Cloud-Assisted Command-Line Text-To-Speech (TTS)

I have previously written about running natural-sounding Text-to-Speech (TTS) models locally on a somewhat powerful -- and power-hungry -- desktop computer.

For my current hardware, aside from that desktop, running these models is not practical. Still, it would be nice to have natural-sounding TTS within a few keystrokes.

Cloud services such as Azure offer a TTS REST API. I found it easy to get started, although I'm not sure if this service is reasonably priced if you are to use this for more users than yourself.

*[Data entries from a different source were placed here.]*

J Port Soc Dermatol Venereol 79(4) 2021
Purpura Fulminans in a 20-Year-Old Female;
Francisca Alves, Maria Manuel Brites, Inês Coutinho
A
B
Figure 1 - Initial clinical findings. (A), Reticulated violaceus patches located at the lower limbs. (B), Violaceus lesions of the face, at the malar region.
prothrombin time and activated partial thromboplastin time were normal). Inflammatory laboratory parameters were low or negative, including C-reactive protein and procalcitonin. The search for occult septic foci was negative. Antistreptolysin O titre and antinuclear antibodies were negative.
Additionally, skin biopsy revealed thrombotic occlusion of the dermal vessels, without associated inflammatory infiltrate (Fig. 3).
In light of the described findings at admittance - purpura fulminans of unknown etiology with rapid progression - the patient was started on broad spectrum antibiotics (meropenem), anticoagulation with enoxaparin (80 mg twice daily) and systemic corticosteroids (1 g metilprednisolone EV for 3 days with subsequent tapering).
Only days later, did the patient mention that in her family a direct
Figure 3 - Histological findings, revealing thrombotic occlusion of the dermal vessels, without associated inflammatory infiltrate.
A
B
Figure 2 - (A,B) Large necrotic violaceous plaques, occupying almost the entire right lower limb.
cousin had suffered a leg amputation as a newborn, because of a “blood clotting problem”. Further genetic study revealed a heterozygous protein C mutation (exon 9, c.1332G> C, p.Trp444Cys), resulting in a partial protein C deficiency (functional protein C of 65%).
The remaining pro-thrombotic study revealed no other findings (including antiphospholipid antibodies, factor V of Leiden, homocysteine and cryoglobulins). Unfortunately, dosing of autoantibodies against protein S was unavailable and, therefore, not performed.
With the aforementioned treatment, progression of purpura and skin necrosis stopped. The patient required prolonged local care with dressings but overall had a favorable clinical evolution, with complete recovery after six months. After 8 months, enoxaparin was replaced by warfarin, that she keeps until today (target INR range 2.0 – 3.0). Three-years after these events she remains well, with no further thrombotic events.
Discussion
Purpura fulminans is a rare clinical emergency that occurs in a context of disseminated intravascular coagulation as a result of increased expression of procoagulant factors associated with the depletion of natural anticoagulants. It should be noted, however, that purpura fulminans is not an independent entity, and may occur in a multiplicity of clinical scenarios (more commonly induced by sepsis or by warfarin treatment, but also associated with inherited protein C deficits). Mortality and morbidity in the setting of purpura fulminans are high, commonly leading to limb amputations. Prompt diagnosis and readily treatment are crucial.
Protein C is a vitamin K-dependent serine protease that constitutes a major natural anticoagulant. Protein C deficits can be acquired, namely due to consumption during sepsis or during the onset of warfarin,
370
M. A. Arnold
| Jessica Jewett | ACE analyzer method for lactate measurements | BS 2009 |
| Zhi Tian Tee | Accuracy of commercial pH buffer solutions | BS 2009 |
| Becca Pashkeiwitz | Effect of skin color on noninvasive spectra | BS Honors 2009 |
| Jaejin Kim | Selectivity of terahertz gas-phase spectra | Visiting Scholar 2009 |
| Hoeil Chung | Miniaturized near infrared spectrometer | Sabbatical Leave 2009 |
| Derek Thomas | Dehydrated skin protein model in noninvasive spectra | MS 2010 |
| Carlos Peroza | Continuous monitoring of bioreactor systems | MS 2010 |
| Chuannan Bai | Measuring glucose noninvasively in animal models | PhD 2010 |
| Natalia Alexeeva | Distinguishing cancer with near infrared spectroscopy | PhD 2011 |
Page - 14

The script is aptly-named tts, and it takes a single argument. For example, you can call it from the command line:

./tts "Hello world!"

The more useful application is copying the text of an article, then calling on the tts script to have the article read aloud in your computer.

Here's the source code:

#!/bin/sh
PLAYER=mpv
AZ_KEY=<generate it from Azure console>
VOICE=en-US-AvaNeural
ENDPOINT=https://brazilsouth.tts.speech.microsoft.com
FORMAT=ogg-48khz-16bit-mono-opus

curl -X POST "$ENDPOINT/cognitiveservices/v1" \
	-H "X-Microsoft-OutputFormat: $FORMAT" \
	-H "Ocp-Apim-Subscription-Key: $AZ_KEY" \
	-H "Content-Type: application/ssml+xml" \
	-d "<speak version='1.0' xml:lang='en-US'><voice xml:lang='en-US' xml:gender='Female' name='$VOICE'>$1</voice></speak>" 2>/dev/null | $PLAYER - >/dev/null 2>/dev/null

This is written in a streaming manner using Unix pipes, which means that as soon as the cloud API starts streaming the audio, the MPV audio player will start reproducing the sound through the speakers, which minimizes latency.

Fine adjustments to the speech can be made by tuning the Speech Synthesis Markup Language (SSML) markup, but I haven't felt the need for doing that yet.

Cooler yet, since this is a REST API, it could also be integrated with a web page -- but check the docs to get a per-request bearer token, instead of leaking your AZ_KEY to a browser client -- so one could use it to, say, allow website visitors to read aloud an article such as this one straight from their browsers.